Apple is facing multiple legal challenges over allegations that it trained its artificial intelligence models—specifically those under the umbrella of Apple Intelligence—using copyrighted books without authorization. Plaintiffs in two major lawsuits claim Apple used large datasets of books, some allegedly pirated, to build or improve its AI models. The lawsuits argue that Apple did not obtain licenses, did not provide compensation or credit, and in some instances used materials from “shadow libraries” or other unauthorized sources.
Key Plaintiffs and Claims
- Grady Hendrix and Jennifer Roberson: Authors who say their books were included in a dataset called Books3, which was used in Apple’s OpenELM models. They allege that Apple employed datasets derived from “shadow libraries,” including Books3 (which itself was associated with hosts of pirated books).
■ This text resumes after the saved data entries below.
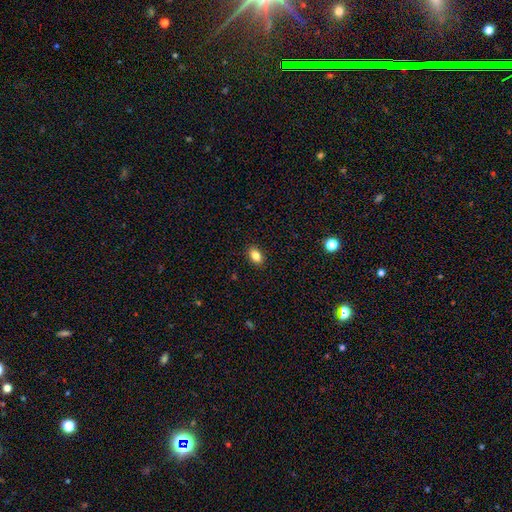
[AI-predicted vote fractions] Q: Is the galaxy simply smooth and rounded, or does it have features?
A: smooth — 85%.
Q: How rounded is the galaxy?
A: in between — 87%.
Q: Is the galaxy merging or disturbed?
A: none — 89%.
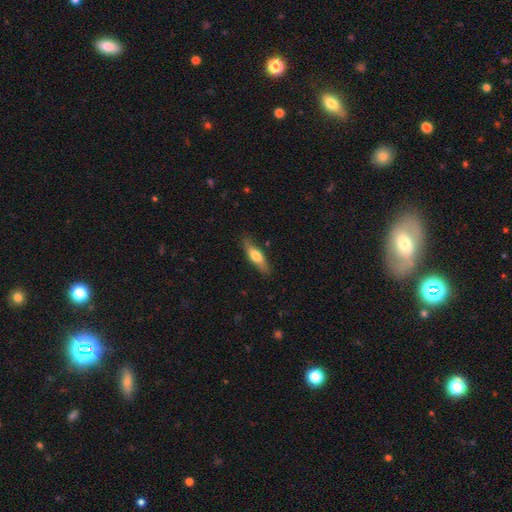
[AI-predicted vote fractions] A smooth galaxy with no disk features (62%) that is cigar-shaped (56%). Merging: none (82%).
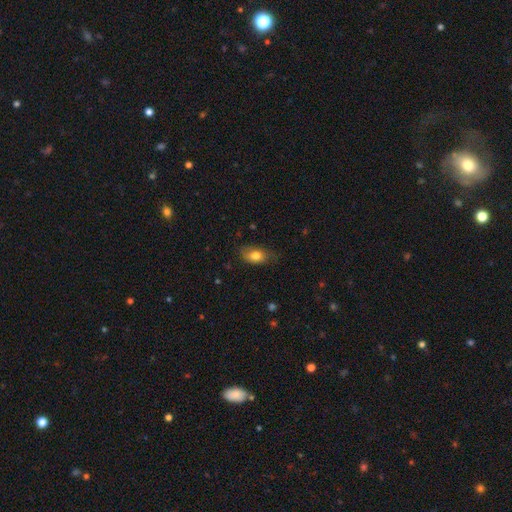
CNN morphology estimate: type=smooth (78%); roundness=in between (85%); merging=none (70%).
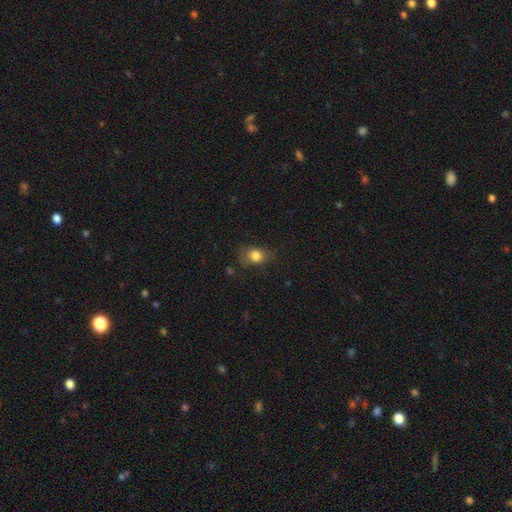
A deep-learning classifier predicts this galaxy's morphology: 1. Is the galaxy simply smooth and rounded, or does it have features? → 80% smooth, 10% star or artifact, 10% featured or disk.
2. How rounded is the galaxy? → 50% in between, 48% round, 2% cigar-shaped.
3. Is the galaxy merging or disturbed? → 61% none, 26% minor disturbance, 11% major disturbance, 2% merger.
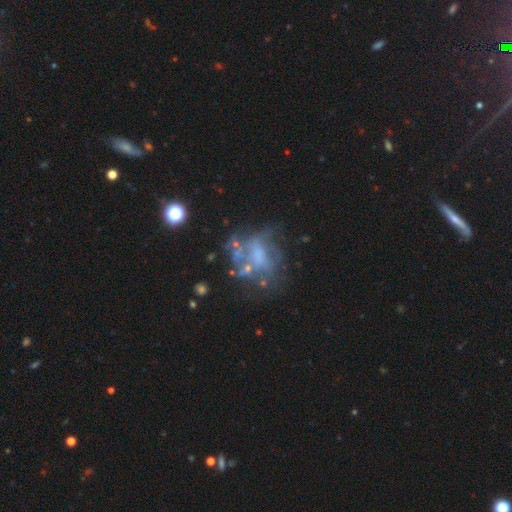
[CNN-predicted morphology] A featured or disk galaxy (63%) with no bar (75%), no spiral arms (73%) and no central bulge (52%).

Vote fractions:
- Smooth or featured? featured or disk: 63% / smooth: 20% / star or artifact: 17%
- Edge-on disk? no: 97% / yes: 3%
- Bar? no: 75% / weak: 20% / strong: 6%
- Spiral arms? no: 73% / yes: 27%
- Bulge size? none: 52% / small: 22% / moderate: 22% / large: 4% / dominant: 1%
- Merging? none: 41% / major disturbance: 29% / minor disturbance: 20% / merger: 10%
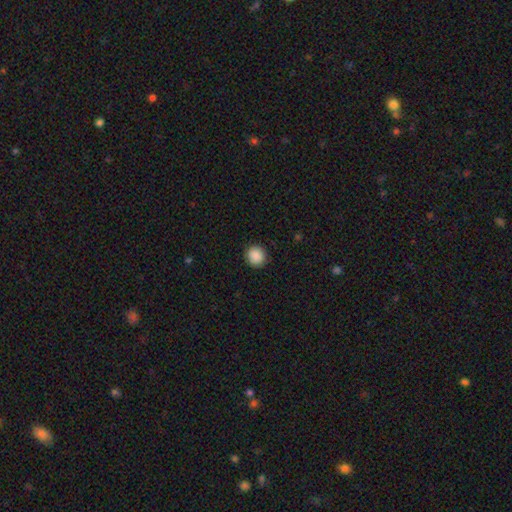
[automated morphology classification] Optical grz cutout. It shows a smooth galaxy with no disk features (89%) that is round (91%). Merging: none (91%).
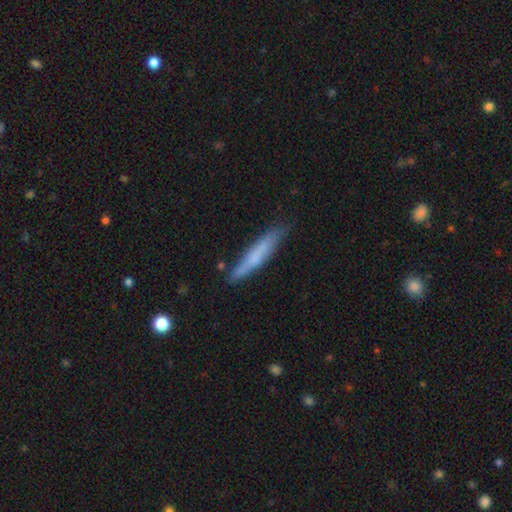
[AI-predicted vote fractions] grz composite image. It shows a smooth galaxy with no disk features (62%) that is cigar-shaped (93%). Merging: none (80%).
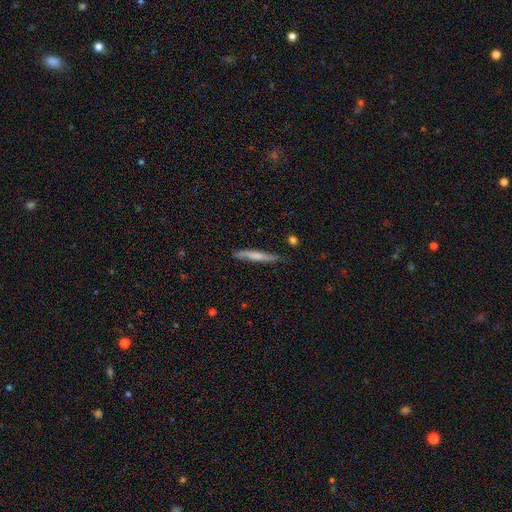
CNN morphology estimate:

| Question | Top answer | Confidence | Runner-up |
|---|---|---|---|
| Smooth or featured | smooth | 61% | featured or disk (33%) |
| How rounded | cigar-shaped | 94% | in between (5%) |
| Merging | none | 75% | minor disturbance (20%) |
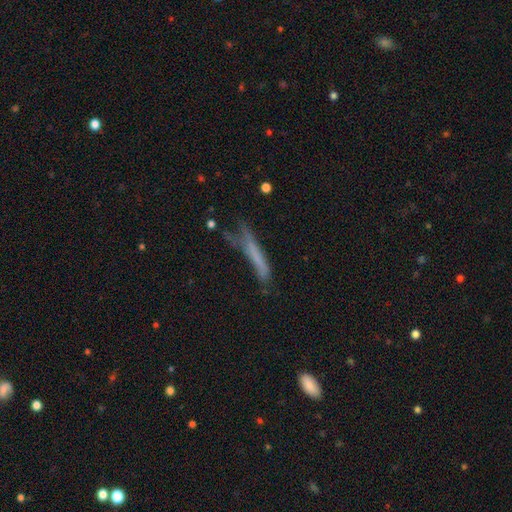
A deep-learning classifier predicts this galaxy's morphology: Q: Smooth or featured?
A: smooth (54%); runner-up: featured or disk (34%)
Q: How rounded?
A: cigar-shaped (91%); runner-up: in between (7%)
Q: Merging?
A: none (44%); runner-up: minor disturbance (26%)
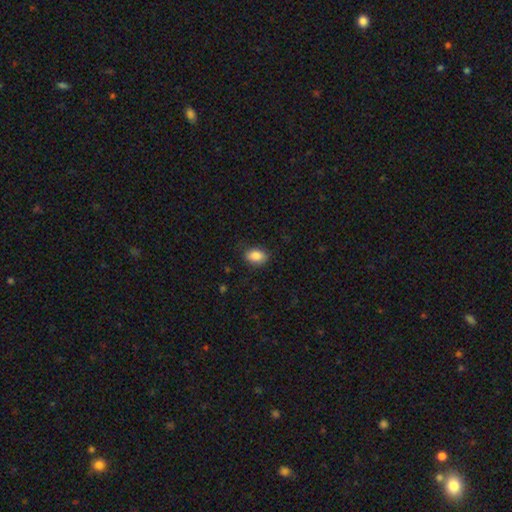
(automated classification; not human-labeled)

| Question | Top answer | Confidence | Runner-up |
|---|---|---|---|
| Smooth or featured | smooth | 85% | star or artifact (8%) |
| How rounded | in between | 83% | round (15%) |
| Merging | none | 85% | minor disturbance (12%) |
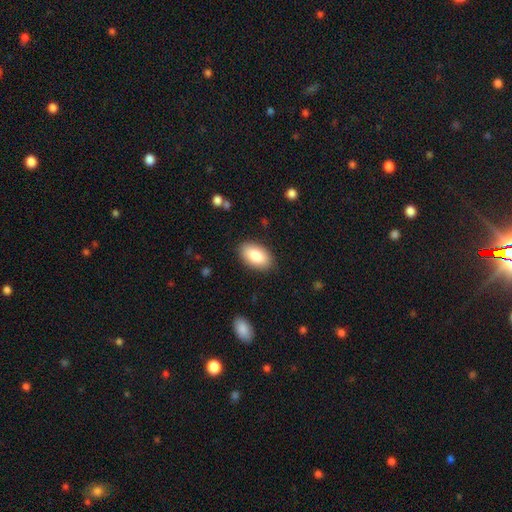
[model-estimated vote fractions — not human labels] Q: Smooth or featured?
A: smooth (84%); runner-up: featured or disk (9%)
Q: How rounded?
A: in between (94%); runner-up: round (4%)
Q: Merging?
A: none (87%); runner-up: minor disturbance (9%)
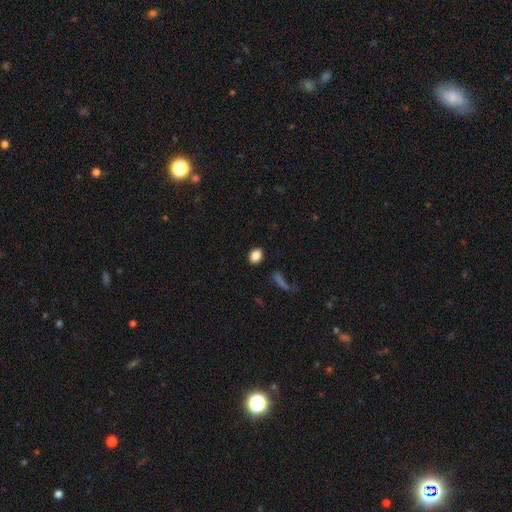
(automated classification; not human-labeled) This is clearly a smooth galaxy (86%). How rounded: likely in between (67%). Merging: clearly none (87%).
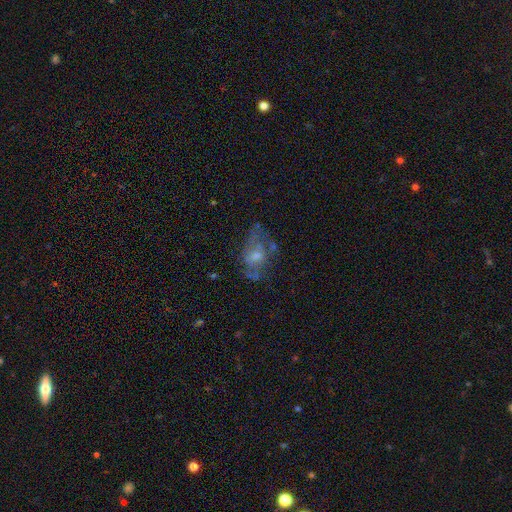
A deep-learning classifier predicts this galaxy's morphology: Smooth or featured? Predicted: featured or disk (p=0.57). Edge-on disk? Predicted: no (p=0.95). Bar? Predicted: no (p=0.69). Spiral arms? Predicted: no (p=0.61). Bulge size? Predicted: moderate (p=0.43). Merging? Predicted: none (p=0.41).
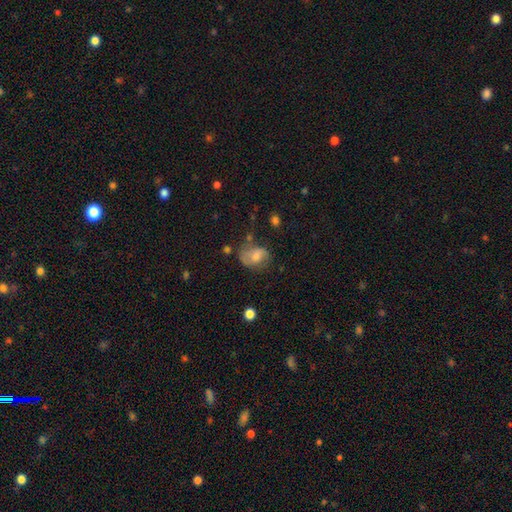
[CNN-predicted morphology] smooth-or-featured: smooth: 61% | featured or disk: 30% | star or artifact: 9%
  how-rounded: in between: 64% | round: 35% | cigar-shaped: 1%
  merging: none: 46% | minor disturbance: 29% | major disturbance: 19% | merger: 6%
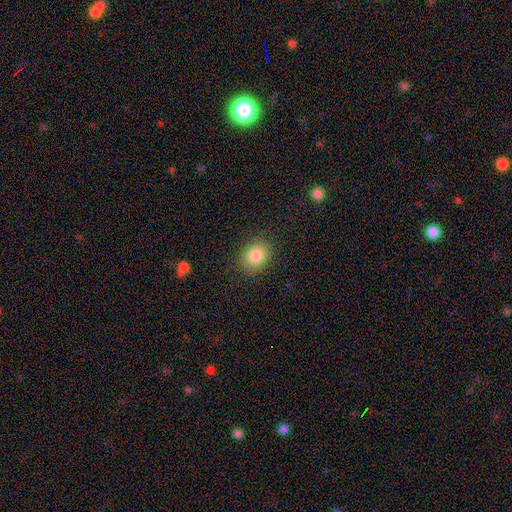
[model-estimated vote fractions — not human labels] Smooth or featured? smooth (84%)
How rounded? round (51%)
Merging? none (86%)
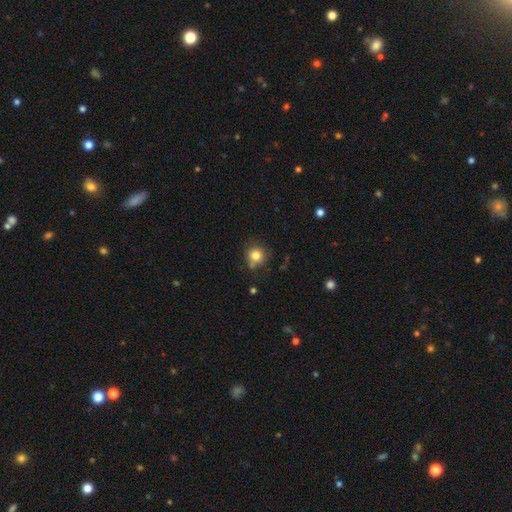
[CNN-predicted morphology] A smooth galaxy with no disk features (81%) that is round (90%). Merging: none (70%).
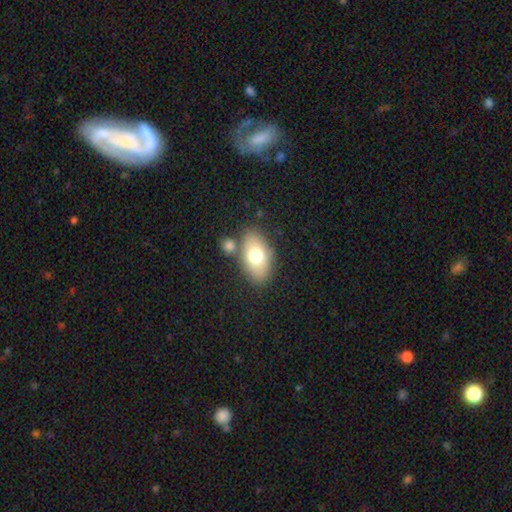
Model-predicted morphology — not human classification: type=smooth (70%); roundness=in between (89%); merging=none (72%).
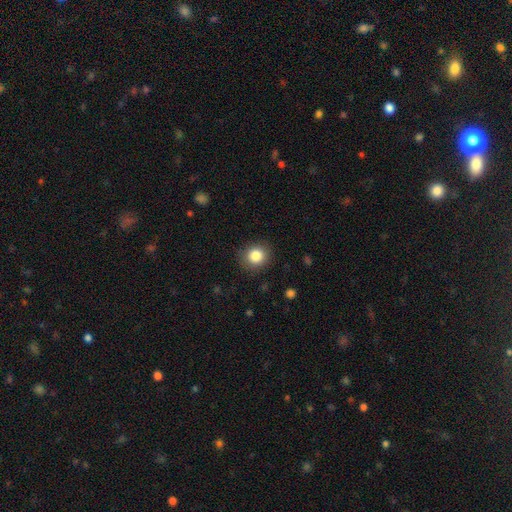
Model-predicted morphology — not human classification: Smooth or featured? Predicted: smooth (p=0.84). How rounded? Predicted: round (p=0.83). Merging? Predicted: none (p=0.87).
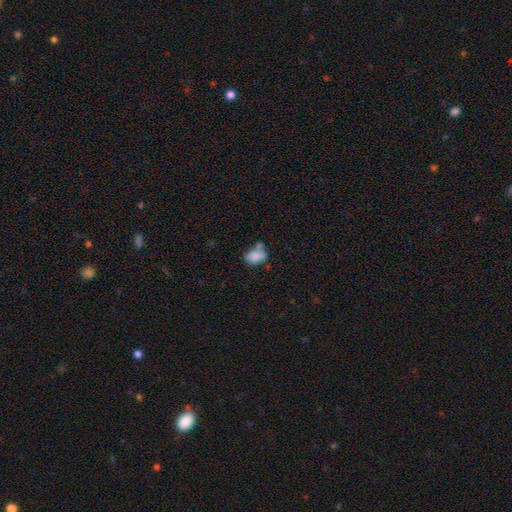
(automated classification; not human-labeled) Smooth or featured?
  - smooth: 79% *
  - featured or disk: 11%
  - star or artifact: 10%
How rounded?
  - in between: 77% *
  - round: 22%
  - cigar-shaped: 1%
Merging?
  - none: 39% *
  - merger: 26%
  - minor disturbance: 25%
  - major disturbance: 11%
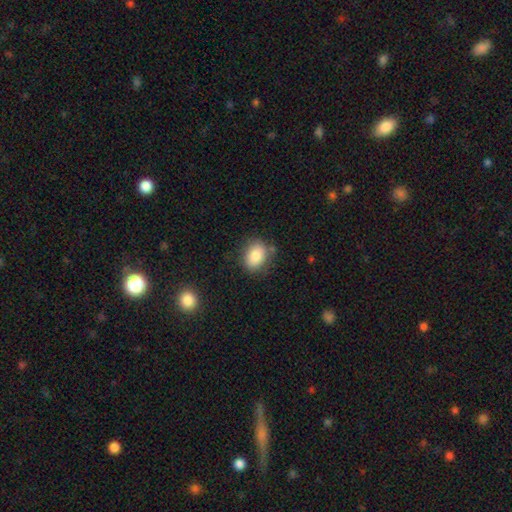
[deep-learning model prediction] The model was most divided on "how rounded": in between: 63%, round: 36%, cigar-shaped: 1%. More confident: smooth or featured — smooth (83%); merging — none (78%).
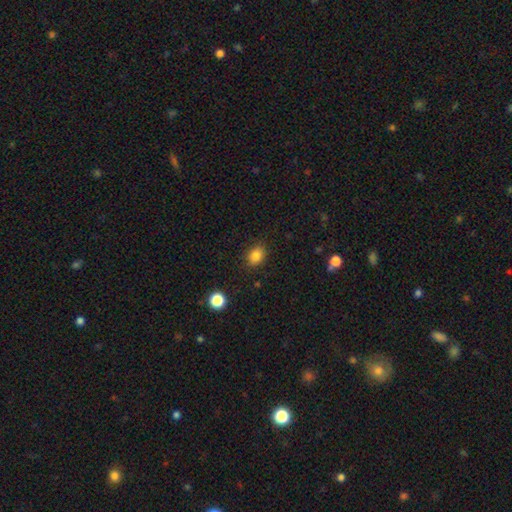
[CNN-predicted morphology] This is clearly a smooth galaxy (84%). How rounded: likely in between (63%). Merging: clearly none (85%).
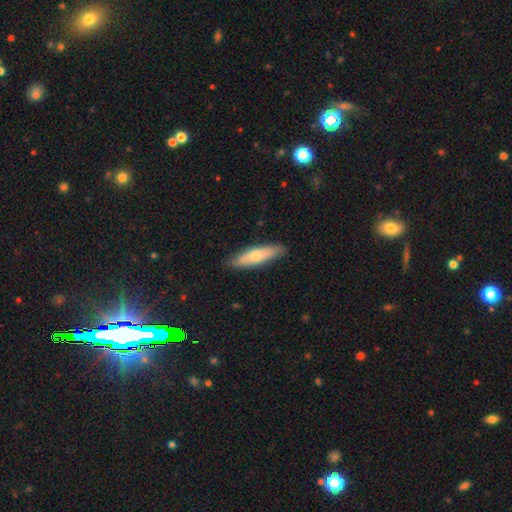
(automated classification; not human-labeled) Smooth or featured?
  - smooth: 65% *
  - featured or disk: 29%
  - star or artifact: 5%
How rounded?
  - cigar-shaped: 68% *
  - in between: 30%
  - round: 2%
Merging?
  - none: 85% *
  - minor disturbance: 12%
  - major disturbance: 2%
  - merger: 1%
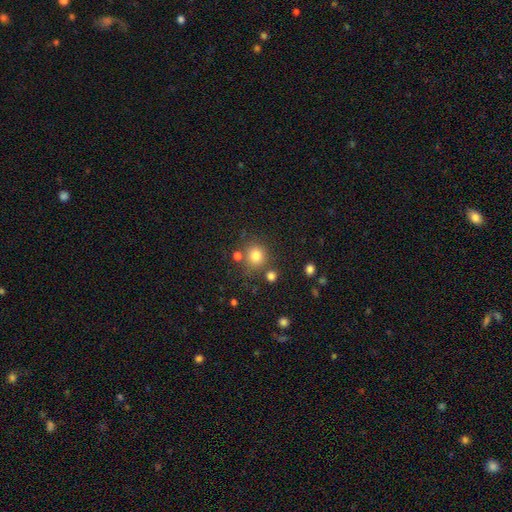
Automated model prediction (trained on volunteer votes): Morphology: type=smooth (80%); roundness=round (88%); merging=none (75%).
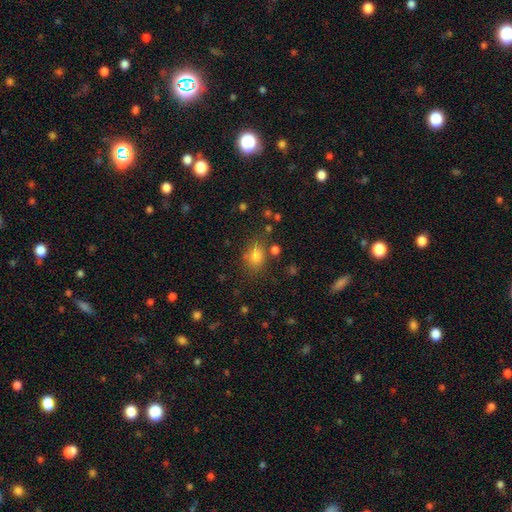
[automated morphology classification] smooth-or-featured: smooth: 78% | star or artifact: 15% | featured or disk: 7%
  how-rounded: in between: 66% | round: 33% | cigar-shaped: 2%
  merging: none: 73% | minor disturbance: 15% | merger: 6% | major disturbance: 5%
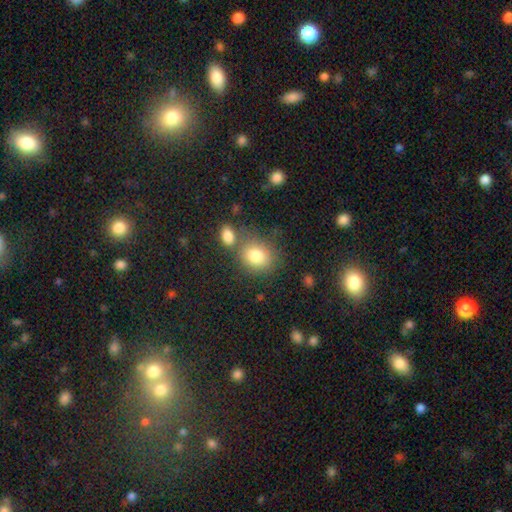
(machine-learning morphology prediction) Smooth or featured?
  - smooth: 82% *
  - star or artifact: 9%
  - featured or disk: 9%
How rounded?
  - round: 59% *
  - in between: 40%
  - cigar-shaped: 1%
Merging?
  - none: 60% *
  - merger: 23%
  - minor disturbance: 12%
  - major disturbance: 5%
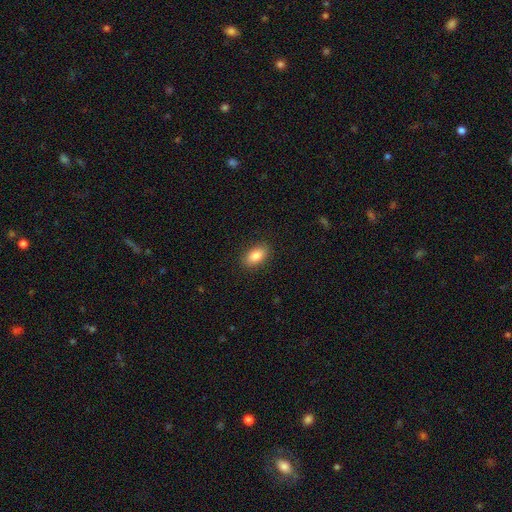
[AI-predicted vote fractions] The model was most divided on "smooth or featured": smooth: 86%, star or artifact: 8%, featured or disk: 7%. More confident: how rounded — in between (90%); merging — none (89%).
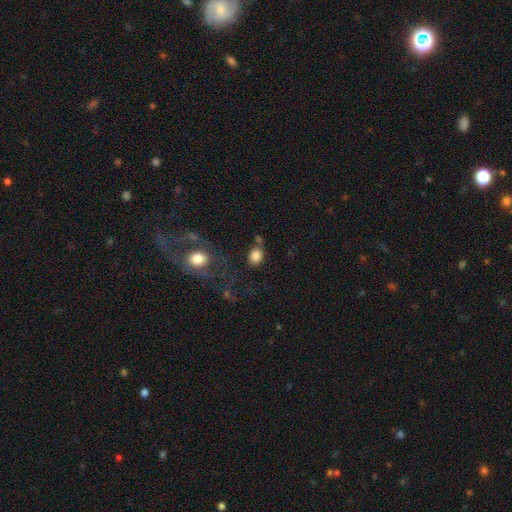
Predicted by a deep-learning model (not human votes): smooth 84%, star or artifact 9%, featured or disk 7%. Down the decision tree: how rounded — round (53%); merging — none (68%).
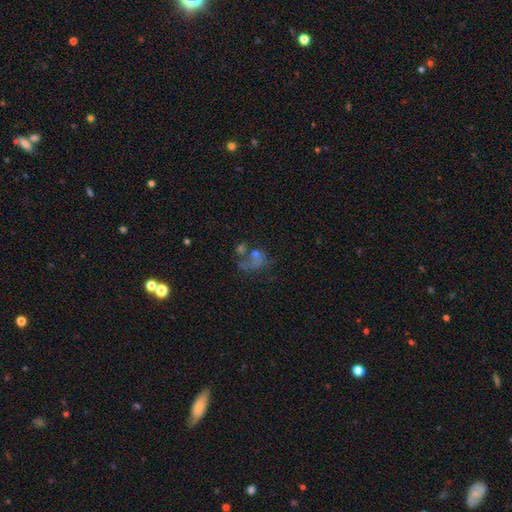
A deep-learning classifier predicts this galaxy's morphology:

- Susana Martinez-Conde and Stephen Macknik: Neuroscientists who also claim that specific titles they authored—Champions of Illusion: The Science Behind Mind-Boggling Images and Mystifying Brain Puzzles and Sleights of Mind: What the Neuroscience of Magic Reveals About Our Everyday Deceptions—were used without their permission. They accuse Apple of relying on pirated and infringing copies from “shadow libraries” to train Apple Intelligence.
Legal Concerns
The core legal issue is whether Apple’s use qualifies as fair use. Using pirated or unlicensed texts could constitute copyright infringement, exposing Apple to financial and legal consequences. Courts will examine the nature of the data, the amount used, and whether the AI training harms the market for the original works.
Potential Consequences
If the plaintiffs succeed, Apple could face statutory damages, injunctions to stop unlicensed use, and possible requirements to destroy or disable infringing models. The case may also set industry-wide precedents on how AI companies acquire and use copyrighted material.
Broader Implications
This lawsuit highlights tensions between innovation and intellectual property. It raises questions about transparency in AI training, fair compensation for creators, and the ethical responsibilities of tech companies in using copyrighted works.
As Apple navigates these allegations, the outcome could shape legal standards for AI training data and influence how tech companies approach intellectual property in the rapidly evolving AI landscape.